Lagi-lagi saya nulis tentang New Normal atau kaidah-kaidah baru selama pandemi, semoga ga bosan ya đ
Mulai dari para pakar kesehatan, pakar ekonomi sampai para pemimpin negara manapun di atas planet bumi ini, tidak ada yang bisa memberi kepastian kapan pandemi ini akan berakhir. Karena itulah, mau tidak mau, kita dipaksa untuk beradaptasi dan berdamai dengan pandemi ini.
Bagaimana dengan para fotografer? Ya termasuk fotografer juga harus beradaptasi dengan segala hal yang serba baru ini. Salah satu adaptasinya adalah dalam bentuk membuat dan menerapkan sederet protokol/cara baru ketika bekerja.

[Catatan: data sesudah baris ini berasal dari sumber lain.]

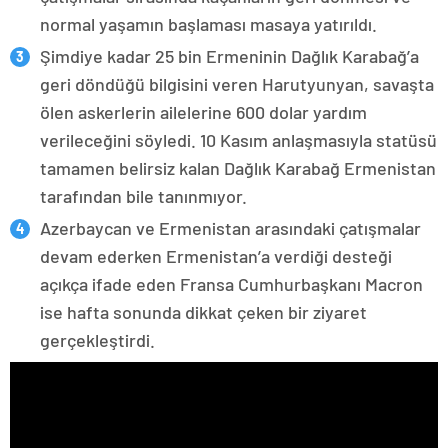
normal yaşamın başlaması masaya yatırıldı.
Şimdiye kadar 25 bin Ermeninin Dağlık Karabağ’a
geri döndüğü bilgisini veren Harutyunyan, savaşta
ölen askerlerin ailelerine 600 dolar yardım
verileceğini söyledi. 10 Kasım anlaşmasıyla statüsü
tamamen belirsiz kalan Dağlık Karabağ Ermenistan
tarafından bile tanınmıyor.
Azerbaycan ve Ermenistan arasındaki çatışmalar
devam ederken Ermenistan’a verdiği desteği
açıkça ifade eden Fransa Cumhurbaşkanı Macron
ise hafta sonunda dikkat çeken bir ziyaret
gerçekleştirdi.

Kalau pada ranah genre fotografi industrial dan aerial, sejak pertama kali menekuni profesi fotografi, saya sudah membuat protokol sendiri terkait dengan mekanisme kerja di lingkungan fotografi industrial. Karena memang untuk genre industrial dibutuhkan treatment yang agak berbeda dengan genre-genre lainnya, terutama dalam hal keselamatan dan kesehatan kerja.
Berikut ini adalah beberapa referensi New Normal yang mungkin dapat dijadikan referensi dan bila diharuskan, walau saya tidak terlampau sepakat dengan metode yang satu ini, tapi mungkin melalui referensi-referensi berikut ini kamu bisa melakukan ATM (Amati Tiru Modifikasi).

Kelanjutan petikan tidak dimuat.